Cachée, menaçante ou tout simplement disparue, l’inflation est au centre des débats des décideurs économiques, des marchés et des banques centrales.
Paul Volcker, au tournant des années 80, en avait fait sa némésis à la Fed. 30 ans plus tard, c’était au tour de son exact opposé, la déflation, d’être l’obsession de Ben Bernanke, aux prises avec la Grande Crise Financière. Depuis, l’inflation, ou plutôt son absence, reste au cœur des interrogations des grands banquiers centraux de la planète. Au plus grand bonheur des marchés!
Car la disparition de l’inflation les ravit: la quête désespérée du fameux seuil de 2% de hausse des prix, pousse les comités de politique monétaires à maintenir des taux de financement très bas, voire négatifs. Elle les incite à accroître toujours davantage leurs rachats d’actifs sur les marchés, injectant des quantités toujours plus importantes de liquidités dans le système financier. Résultat: l’argent coule à flot et les indices s’envolent… sans que l’inflation ne reparte pour autant. Magique!
Cette absence prolongée malgré des stimuli monétaires considérables est un mystère pour nombre d’économistes. Depuis les travaux de Friedman, l’inflation est en effet considérée comme un phénomène essentiellement monétaire: pour schématiser, plus la quantité de monnaie en circulation est élevée, plus le niveau des prix s’élève.
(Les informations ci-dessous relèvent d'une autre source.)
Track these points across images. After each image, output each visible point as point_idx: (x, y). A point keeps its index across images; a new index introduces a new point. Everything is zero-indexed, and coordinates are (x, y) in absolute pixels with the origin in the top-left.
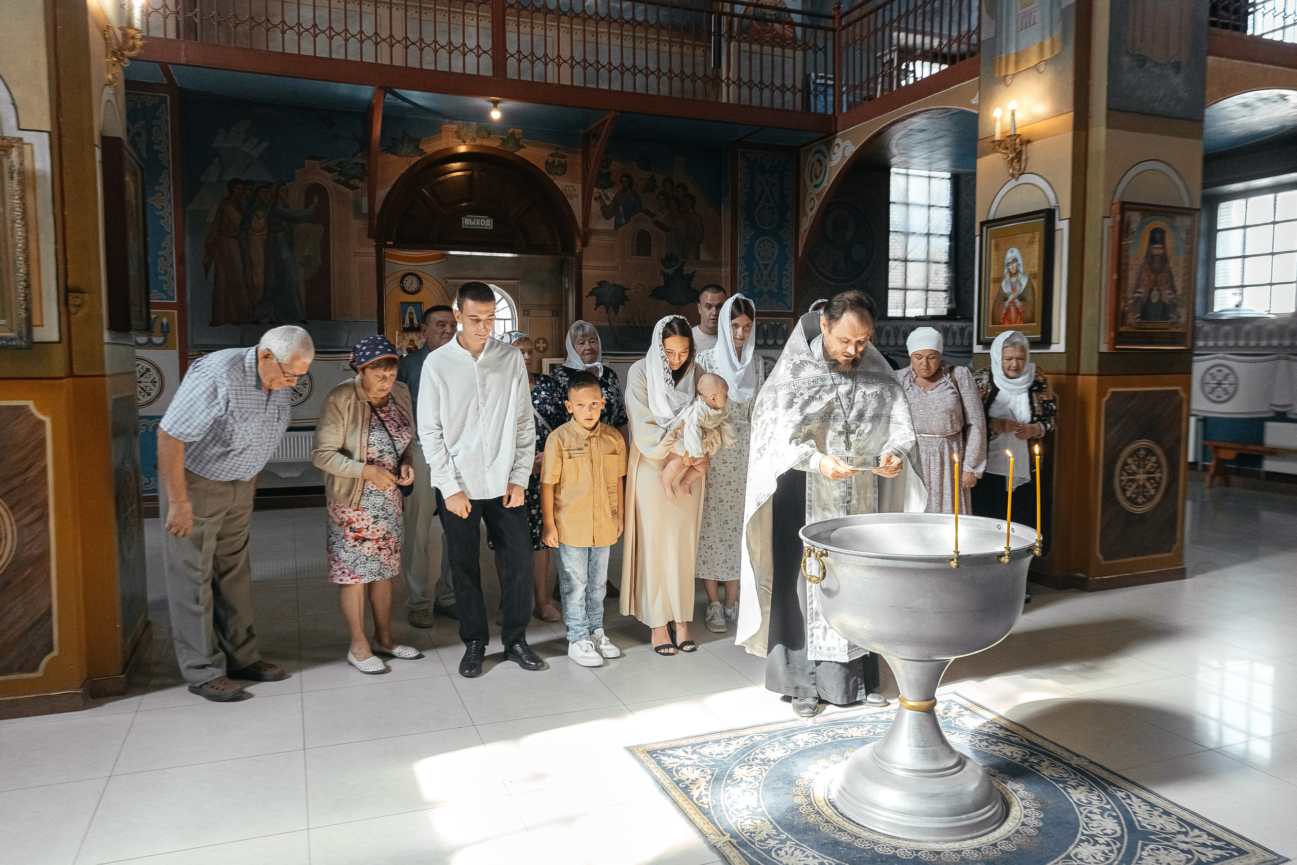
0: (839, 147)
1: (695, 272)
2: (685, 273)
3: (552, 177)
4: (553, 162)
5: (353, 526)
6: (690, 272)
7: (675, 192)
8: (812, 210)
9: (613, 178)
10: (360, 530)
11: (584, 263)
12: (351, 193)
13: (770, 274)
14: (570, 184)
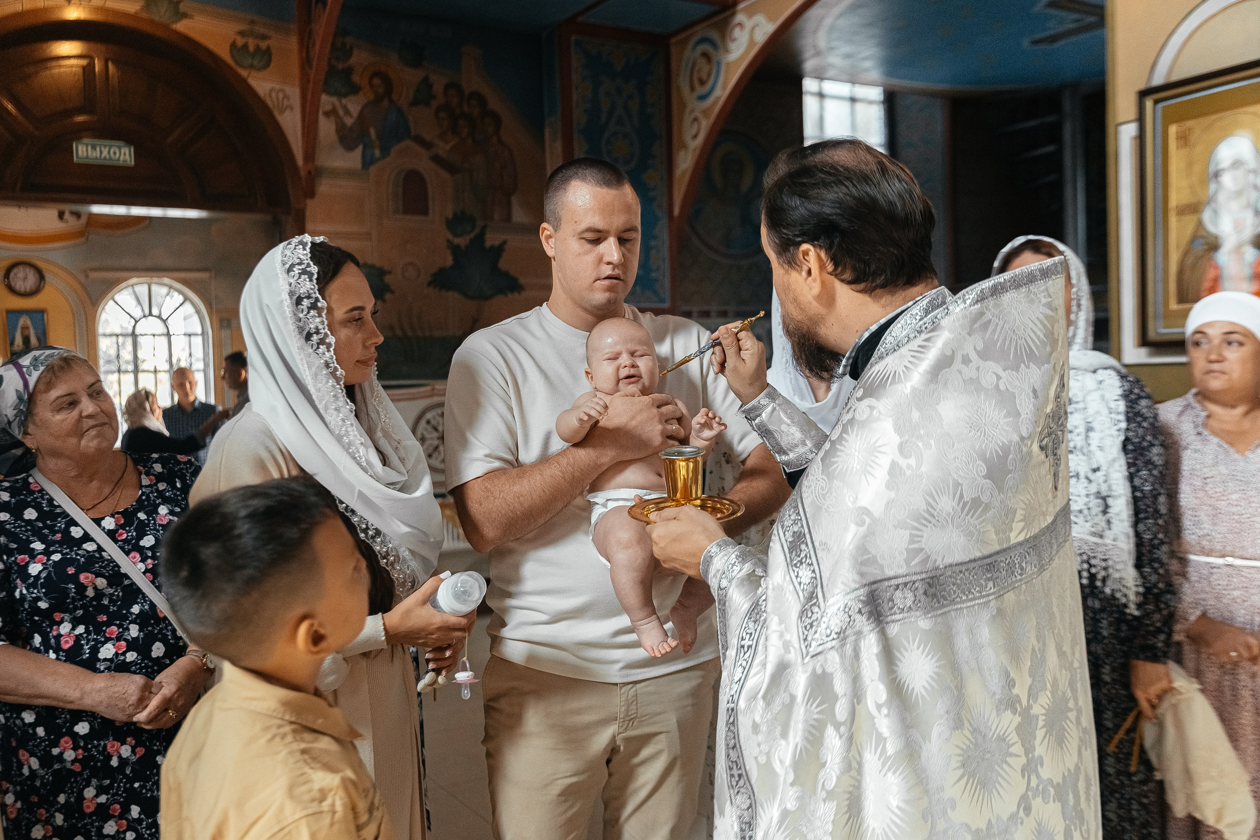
0: (742, 26)
1: (505, 243)
2: (488, 244)
3: (244, 73)
4: (245, 46)
6: (497, 243)
7: (465, 108)
9: (356, 78)
11: (309, 226)
14: (277, 86)
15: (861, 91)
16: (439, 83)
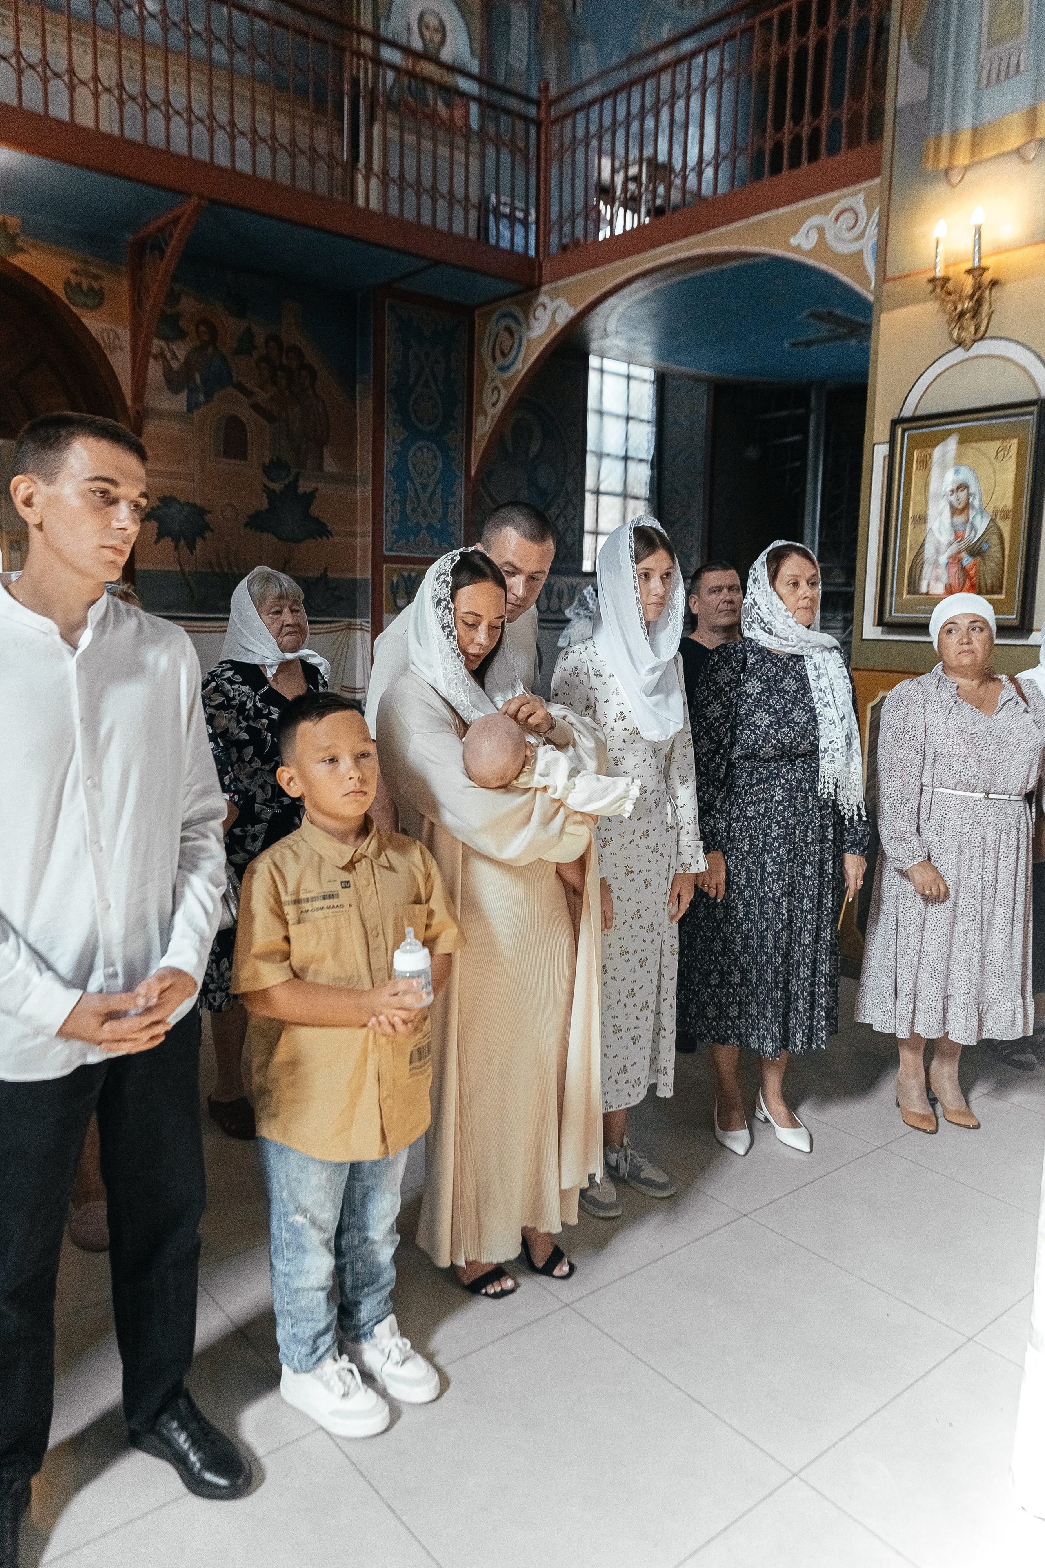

Or le lien semble désormais brisé.
est en réalité à double face.
Bien sûr, les tentatives d’explication sont nombreuses: faiblesse démographique mondiale, pressions concurrentielles croissantes ou accélération du progrès technologique, sont régulièrement invoquées, et à juste titre, pour justifier l’échec des politiques monétaires à relancer l’inflation.
Mais la clé du mystère actuel de l’inflation disparue est en réalité à double face. Une première face monétaire: la monnaie est de plus en plus abondante mais ne circule plus. Le phénomène de thésaurisation est massif en Europe comme aux Etats-Unis. Il touche non seulement les ménages – qui stockent leurs économies dans les comptes courant en France – mais aussi les entreprises. L’argent ne manque pas, ce sont les projets d’investissement qui manquent. Les plans de relance des deux côtés de l’Atlantique constituent une première réponse mais l’argent privé doit prendre le relais.
L’autre face est financière: l’inflation s’est déplacée dans le prix des actifs. Sur les marchés financiers mais aussi en dehors. A commencer par l’immobilier des grandes métropoles. Ses effets ne se ressentent pas dans les indices des prix mais le sont durement pas les classes moyennes, dont la richesse stagne, voire diminue en relatif. La BCE a décidé d’intégrer une composante «immobilière» à sa mesure de l’inflation. Il n’est que temps. A force de chercher le loup, celui-ci, déguisé, nous menace.